Thursday November 26

HAPPY BIRTHDAY GUY SWINTON, BEVERLEY CHURCH HOGAN & BRIAN LITTLEFAIR (ex J.G. Windows)

Thursday, April 04, 2019

The April Showers' Jam session @ The Dun Cow - April 3

Paul Edis (piano); Paul Grainger (double bass); Rob Walker (drums) + Kay Usher (violin); John Rowland (tenor sax); Faye Thompson (alto sax); Roly Veitch (guitar) 
(Review by Russell)

Following hard on the heels of Tuesday's packed house with numerous sitters-in at the Black Swan events conspired to make Wednesday's monthly jam session at the Dun Cow a more cosy affair if not quite a damp squib. The house trio - Paul Edis, Paul Grainger and Black Swan jam session house drummer Rob Walker - set about rearranging the furniture...

One end of the Dun Cow was undergoing some sort of refit necessitating the temporary siting of the pub's pool table smack dab in the middle of the jam session's usual spot. What to do? The house trio moved tables and chairs from the conservatory space in order to set-up in time for an eight o'clock start. Would the sound be less than perfect? Would the pub's staff sort out the heating or would it be a winter overcoat night for audience and musicians alike? And the weather would have its say...


It was cold with numbers thin on the ground as Messrs Edis, Grainger and Walker made a start playing April in Paris (Jesmond). The proprietor of a fondly remembered (quality jazz) establishment on nearby Osborne Road arrived and in next to no time took the initiative seeing to it that the conservatory should be heated on a night such as this. Dun Cow staff put a shilling in the meter. 

Bassist Paul Grainger invited a togged-up Kay Usher to play some jazz. Our violinist decided upon Undecided to which the house trio responded with feigned confusion...why couldn't Usher make up her mind? Ha! Ha! Night and Day kept the former Northern Sinfonia string player on the stand until reinforcements arrived in the form of John Rowland, Faye Thompson and Blaydon Jazz Club's Roly Veitch. 

Rowland took off his bicycle clips, assembled his tenor sax and called I Can't Give You Anything but Love. Our lugubrious cyclist hung around to offer Love for Sale at which point the rain began to fall. It wouldn't be long before the elements would play a part in proceedings. Alto saxophonist Faye Thompson, fresh from cutting it the previous evening at the Black Swan, upped the tempo on Bag's Groove. Heads were nodding, feet tapping when pianist Edis looked up into the conservatory's rafters. The now torrential rain (April showers!) began to seep through the roofing. Water dripped onto Edis' keyboard. Water + electricity = potential disaster. Our pianist played on, along the way quoting Singin' in the Rain. Guitarist Veitch braved the elements and the next few numbers found the audience with an ear cocked to the cookin' jazz and an eye on the unfolding drip-drip drama up above. Your correspondent's notes became a tad smudged - the rain was finding alternative points of entry! 

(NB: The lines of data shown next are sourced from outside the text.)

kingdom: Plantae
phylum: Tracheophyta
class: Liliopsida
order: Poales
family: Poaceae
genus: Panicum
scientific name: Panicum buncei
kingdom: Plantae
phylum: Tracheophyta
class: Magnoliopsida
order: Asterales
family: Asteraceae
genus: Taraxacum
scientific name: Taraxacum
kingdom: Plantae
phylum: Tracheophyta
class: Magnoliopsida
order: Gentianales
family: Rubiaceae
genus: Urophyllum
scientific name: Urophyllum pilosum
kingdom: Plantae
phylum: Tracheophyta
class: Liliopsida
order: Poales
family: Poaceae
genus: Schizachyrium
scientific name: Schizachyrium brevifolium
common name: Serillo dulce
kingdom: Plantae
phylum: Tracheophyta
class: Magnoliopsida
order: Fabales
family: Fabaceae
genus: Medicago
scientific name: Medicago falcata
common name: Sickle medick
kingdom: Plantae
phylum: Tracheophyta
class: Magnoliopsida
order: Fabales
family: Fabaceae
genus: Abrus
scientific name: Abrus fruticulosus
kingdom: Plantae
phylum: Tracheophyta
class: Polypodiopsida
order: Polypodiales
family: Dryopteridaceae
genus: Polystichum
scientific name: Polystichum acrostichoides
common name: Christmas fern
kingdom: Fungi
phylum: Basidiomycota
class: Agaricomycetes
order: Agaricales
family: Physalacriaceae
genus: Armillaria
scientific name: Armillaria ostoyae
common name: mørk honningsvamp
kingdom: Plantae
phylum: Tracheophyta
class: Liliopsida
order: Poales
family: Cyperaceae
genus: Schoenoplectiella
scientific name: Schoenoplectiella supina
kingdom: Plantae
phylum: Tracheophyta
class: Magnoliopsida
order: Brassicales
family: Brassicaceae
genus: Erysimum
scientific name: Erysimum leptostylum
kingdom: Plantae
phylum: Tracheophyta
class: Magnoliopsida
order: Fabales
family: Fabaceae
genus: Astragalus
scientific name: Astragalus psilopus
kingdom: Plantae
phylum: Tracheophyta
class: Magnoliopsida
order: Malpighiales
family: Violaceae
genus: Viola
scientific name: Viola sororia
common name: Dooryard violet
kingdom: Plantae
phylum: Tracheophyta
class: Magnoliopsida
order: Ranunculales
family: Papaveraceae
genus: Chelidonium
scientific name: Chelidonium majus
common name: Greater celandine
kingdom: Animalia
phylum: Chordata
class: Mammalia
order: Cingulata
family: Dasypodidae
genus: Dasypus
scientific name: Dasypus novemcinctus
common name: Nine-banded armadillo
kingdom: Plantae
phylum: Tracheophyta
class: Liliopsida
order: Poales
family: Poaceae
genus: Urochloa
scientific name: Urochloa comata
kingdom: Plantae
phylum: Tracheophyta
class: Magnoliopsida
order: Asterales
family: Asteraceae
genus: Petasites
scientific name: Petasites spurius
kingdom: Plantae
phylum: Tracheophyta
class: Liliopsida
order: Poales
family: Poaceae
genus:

Was that September (April) in the RainEverything Happens to Me? It had been a funny old night and the oddest thing...the Black Swan session had opened with Four and this Dun Cow session closed with Four. Now there's a thing!   

Russell

1 comment :

Patti said...

Sounds like an interesting jam session - and let's hope the Dun Cow owners decide to get that conservatory roof checked pronto! They surely won't want the rain dripping through onto their Sunday lunch dining crowd? Anyway, as Ted Lewis sang 'Into Each Life Some Rain Must Fall ......' Finally, kudos to Paul and co. for keeping the music going while the heavens opened.